У нас говорят, что осужденный расплачивается за свой долг. И каждый год искупления — выплата по некоему незримому счету. Долг может оказаться неоплатным — и тогда осужденному отказывают в праве снова стать человеком. И пятидесятилетний каторжник все еще платит за двадцатилетнего мальчика, которого гнев однажды толкнул на убийство.
Судья продолжает, будто размышляя вслух:
«Если надо вызвать страх, если преступления против общества множатся и речь уже идет об эпидемии, — мы караем более сильно. Когда армия разлагается, мы расстреливаем для примера. И тот, кто двумя неделями раньше получил бы три года исправительных работ, расстается с жизнью за мелкий грабеж. Но мы остановили эпидемию, мы спасли людей. Если что и кажется нам аморальным — то не эта жестокость в случаях, когда общество в опасности, а заключение заключенного в рамки одного-единственного слова. Разве убийца является убийцей по своей природе, на всю жизнь, как негр — на всю жизнь негр? Убийца — всего лишь истерзанный человек».
Руки судьи все лепят и лепят невидимую глину.
«Исправлять, исправлять, — говорит он. — Мы достигли на этом пути больших успехов».
Попробую встать на его точку зрения. Представляю себе гангстера или сутенера, их мир со своими законами, своей моралью, своей жестокостью и самоотверженностью. Признаю: человеку, прошедшему такую школу, не стать деревенским пастухом. Он не сможет без приключений, без ночных засад. Без упражнения способностей, выработанных в нем его жизнью, — будь то решительность, смелость, быть может, талант вожака. Он будет чувствовать себя ущемленным, сколько ни тверди о преимуществах добродетели. Жизнь накладывает свой отпечаток. Проститутки тоже отмечены печатью своего ремесла и не слишком позволяют обратить себя в другую веру: они сжились с тоской изматывающего и горького ожидания, с ледяным и скорбным вкусом рассвета, с самим страхом своим, наконец, со свежим рогаликом — лучшим другом в пять утра, в час замиренья с полицией и всем этим непокорным, враждебным городом, в час, когда распутывается хитросплетенье ночных угроз. Кто знает вкус беды? Те и другие стали собой на войне, а потому их не прельстит мир. Тем более — мир, основанный на совести. Но вот перед нами чудо. Этих воров, сутенеров, убийц вытаскивают из каторжной тюрьмы, словно из гигантского бака, и отправляют под охраной нескольких ружей рыть канал от Белого моря до Балтийского. Вот и снова приключение для них, да еще какое!

Исходные данные -
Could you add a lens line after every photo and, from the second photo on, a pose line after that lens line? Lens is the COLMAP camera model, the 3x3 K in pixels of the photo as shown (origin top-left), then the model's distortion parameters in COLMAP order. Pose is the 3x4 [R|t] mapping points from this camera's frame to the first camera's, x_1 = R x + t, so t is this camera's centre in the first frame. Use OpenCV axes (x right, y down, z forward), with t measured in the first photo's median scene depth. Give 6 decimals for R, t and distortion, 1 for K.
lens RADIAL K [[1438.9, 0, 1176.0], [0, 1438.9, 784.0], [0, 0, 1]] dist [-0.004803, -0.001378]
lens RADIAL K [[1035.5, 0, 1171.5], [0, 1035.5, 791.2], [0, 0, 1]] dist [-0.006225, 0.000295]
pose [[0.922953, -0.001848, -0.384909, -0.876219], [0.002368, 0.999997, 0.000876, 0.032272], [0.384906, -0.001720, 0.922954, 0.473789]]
* * *
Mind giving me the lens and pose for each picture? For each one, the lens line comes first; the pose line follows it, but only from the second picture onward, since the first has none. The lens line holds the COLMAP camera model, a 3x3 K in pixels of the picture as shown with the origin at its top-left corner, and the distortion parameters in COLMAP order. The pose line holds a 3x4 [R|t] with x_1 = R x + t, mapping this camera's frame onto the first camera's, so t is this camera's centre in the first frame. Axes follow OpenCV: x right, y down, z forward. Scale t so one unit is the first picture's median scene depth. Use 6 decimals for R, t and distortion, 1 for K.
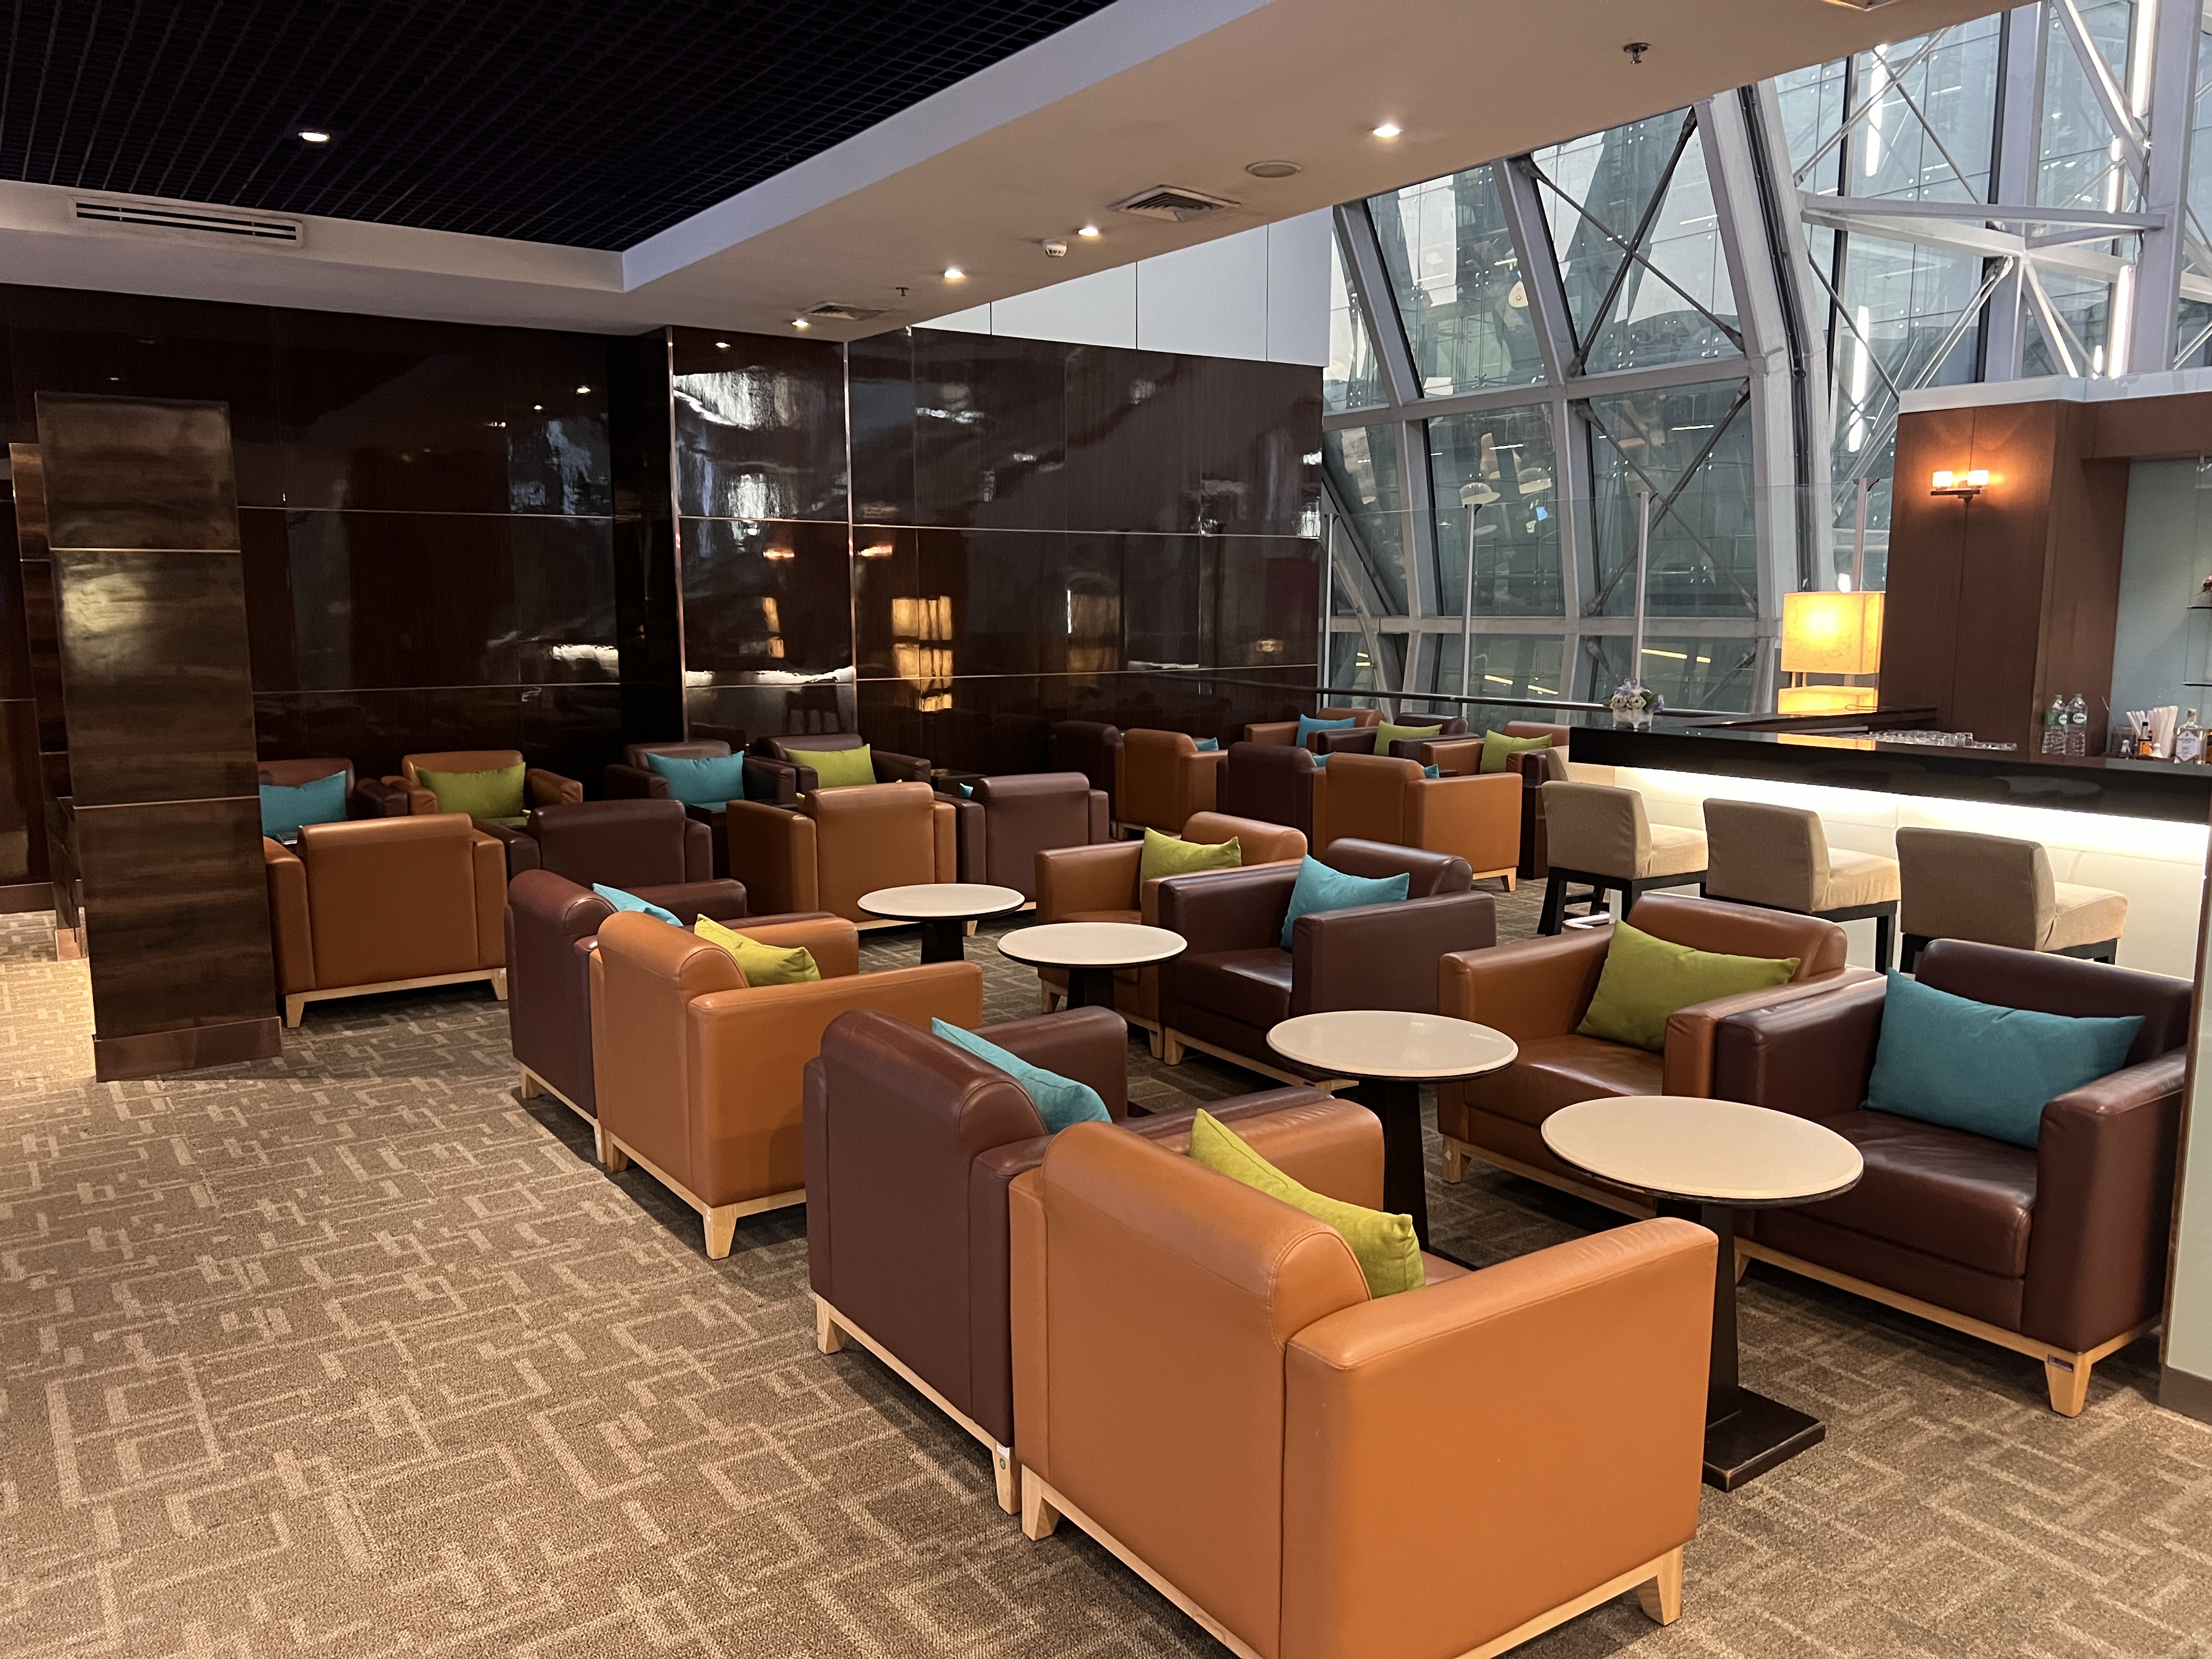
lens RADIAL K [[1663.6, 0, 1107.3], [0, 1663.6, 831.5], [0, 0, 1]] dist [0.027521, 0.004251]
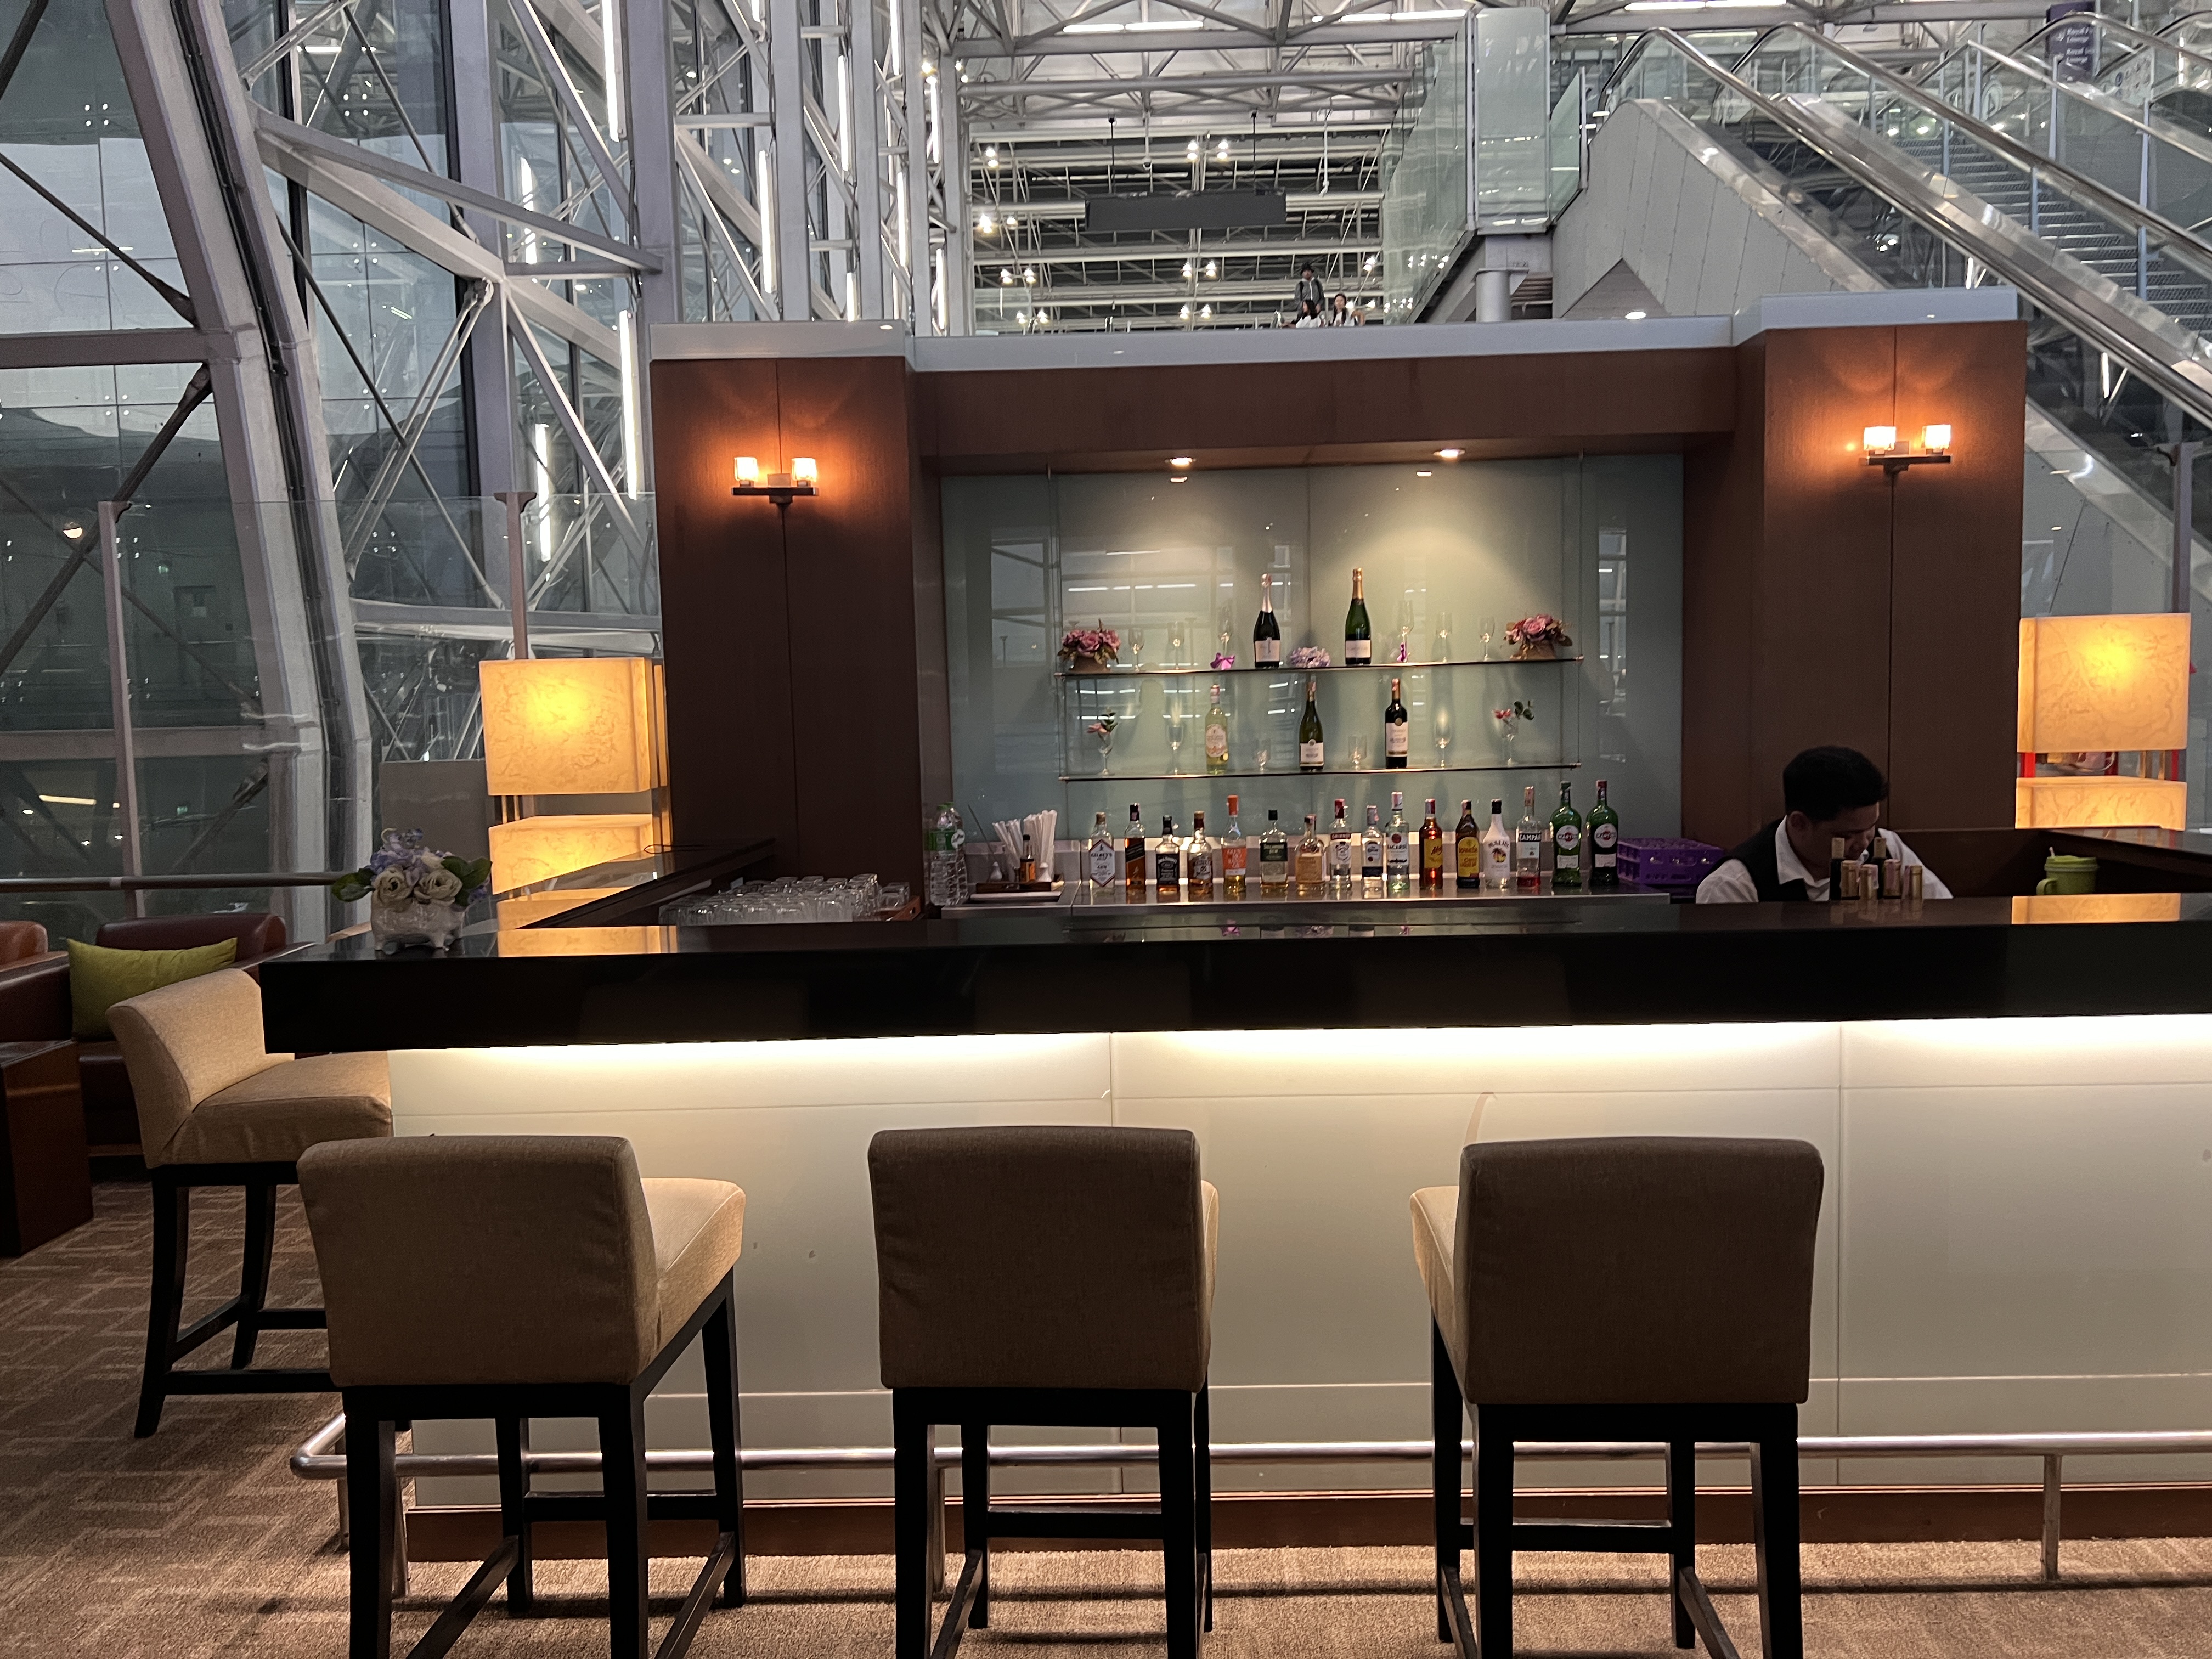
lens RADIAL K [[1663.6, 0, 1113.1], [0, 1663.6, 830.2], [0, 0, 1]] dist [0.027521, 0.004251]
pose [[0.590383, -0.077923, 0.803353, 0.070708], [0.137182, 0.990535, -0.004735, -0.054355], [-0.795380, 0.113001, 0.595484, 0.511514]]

Задания -
1. Представьте листинг от строки с «Mind giving me» до строки с «0.113001, 0.595484, 0.511514]]» включительно в виде CSV с двумя столбцами, «запрос» и «ответ». На каждый запрос отведите одну строку таблицы, где текст и ответ занимают по одному полю в кавычках, а переносы строк заменены пробелами; изображения в ответ не включайте.
2. Допишите продолжение текста об исправлении осужденных, начав сразу после его последнего предложения.

Ответы -
1.
запрос,ответ
"Mind giving me the lens and pose for each picture? For each one, the lens line comes first; the pose line follows it, but only from the second picture onward, since the first has none. The lens line holds the COLMAP camera model, a 3x3 K in pixels of the picture as shown with the origin at its top-left corner, and the distortion parameters in COLMAP order. The pose line holds a 3x4 [R|t] with x_1 = R x + t, mapping this camera's frame onto the first camera's, so t is this camera's centre in the first frame. Axes follow OpenCV: x right, y down, z forward. Scale t so one unit is the first picture's median scene depth. Use 6 decimals for R, t and distortion, 1 for K.","lens RADIAL K [[1663.6, 0, 1107.3], [0, 1663.6, 831.5], [0, 0, 1]] dist [0.027521, 0.004251] lens RADIAL K [[1663.6, 0, 1113.1], [0, 1663.6, 830.2], [0, 0, 1]] dist [0.027521, 0.004251] pose [[0.590383, -0.077923, 0.803353, 0.070708], [0.137182, 0.990535, -0.004735, -0.054355], [-0.795380, 0.113001, 0.595484, 0.511514]]"

2.
Им предстоит, пахарям-исполинам, провести борозду от моря до моря, глубокую, как овраг, под стать морским кораблям. Возвести соборы стройплощадок и встретить земляные пласты, оползающие с откосов выемки, лесом мощных брусьев, трещащих, точно солома, под напором сил Земли. С приходом ночи они возвращаются в бараки под прицелом карабинов. И густая усталость разливается мертвой тишиной над этим народом, разбившим лагерь на самом переднем крае своего пути, лицом к еще не тронутым землям. И мало-помалу людей захватывает эта игра. Они так и живут бригадами, управляют ими свои инженеры и мастера (ведь в тюрьме оказываются и они). Во главе встают те из них, кто лучше умеет предъявить свой дар вожака.
— Да, в том, что касается основ правосудия, я согласен с вами, господин судья. Но нескончаемая борьба, постоянный надзор, внутренний паспорт, порабощение человека коллективом — вот что кажется нам недопустимым.
И, однако, я начинаю понимать и это. Они требуют, чтобы люди не только подчинялись законам созданного здесь общества, но и жили ими. Они требуют, чтобы люди объединялись в единый социальный организм не только по видимости, но и всем сердцем. И только тогда они ослабят дисциплину. Один мой приятель рассказал мне прекрасную историю, она немного прояснит, в чем тут дело.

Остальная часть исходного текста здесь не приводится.